I was just shocked by something I saw on CNN.

I never dreamt I would see our country become the type of place where I would see such a blatant and deceptive piece of fear propaganda. I saw this air during a commercial break in the normal newscast.

WHO is buying this message?
LEAD me to these people so that... I can stare at them, dumbstruck.

11 October 2006

the muddy throne

I was reading Nietzsche while waiting outside Chief Ike's Mambo Room on Columbia Road for the 42 bus. It was a gray day.
"State I call it where all drink poison, the good and the wicked; state, where all lose themselves, the good and the wicked; state, where the slow suicide of all is called 'life.'"
Thus spoke Zarathustra.
"Behold the superfluous! They gather riches and become poorer with them. They want power and first the lever of power, much money - the impotent paupers!
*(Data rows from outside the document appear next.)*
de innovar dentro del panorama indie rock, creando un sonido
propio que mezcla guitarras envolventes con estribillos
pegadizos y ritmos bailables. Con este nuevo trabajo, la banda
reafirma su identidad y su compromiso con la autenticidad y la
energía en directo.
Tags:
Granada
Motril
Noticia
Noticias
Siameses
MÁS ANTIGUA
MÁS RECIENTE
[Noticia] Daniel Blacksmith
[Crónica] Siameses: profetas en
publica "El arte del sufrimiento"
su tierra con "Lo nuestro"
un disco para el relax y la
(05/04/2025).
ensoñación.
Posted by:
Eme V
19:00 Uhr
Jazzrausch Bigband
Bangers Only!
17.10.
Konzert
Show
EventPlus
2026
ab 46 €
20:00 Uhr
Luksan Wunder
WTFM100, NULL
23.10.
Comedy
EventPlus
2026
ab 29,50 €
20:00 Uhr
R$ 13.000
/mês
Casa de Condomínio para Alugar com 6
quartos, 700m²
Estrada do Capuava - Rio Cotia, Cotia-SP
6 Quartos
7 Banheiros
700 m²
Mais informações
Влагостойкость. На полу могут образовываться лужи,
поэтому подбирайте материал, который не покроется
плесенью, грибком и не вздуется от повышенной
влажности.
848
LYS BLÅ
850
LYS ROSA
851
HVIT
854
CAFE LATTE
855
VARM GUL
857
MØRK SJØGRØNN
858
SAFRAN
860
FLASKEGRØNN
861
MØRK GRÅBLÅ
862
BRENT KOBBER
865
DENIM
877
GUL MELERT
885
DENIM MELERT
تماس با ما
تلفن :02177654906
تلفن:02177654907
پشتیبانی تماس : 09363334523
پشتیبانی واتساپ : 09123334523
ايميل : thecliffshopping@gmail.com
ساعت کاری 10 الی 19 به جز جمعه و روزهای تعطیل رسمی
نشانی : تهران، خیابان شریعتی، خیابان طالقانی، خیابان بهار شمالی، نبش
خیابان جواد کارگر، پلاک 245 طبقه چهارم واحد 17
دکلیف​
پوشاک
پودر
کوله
Watch them clamber, these swift monkeys! They clamber over one another and thus drag one another into the mud and the depth. They all want to get to the throne: that is their madness - as if happiness sat on the throne...

My brothers, do you want to suffocate in the fumes of their snouts and appetites? Rather break the windows and leap to freedom.

Escape from the bad smell! Escape from the idolatry of the superfluous!"
Thus spoke Zarathustra while two middle-aged Hispanic men sitting next to me were working through a stack of $5 scratch tickets with, alas, no riches to be won.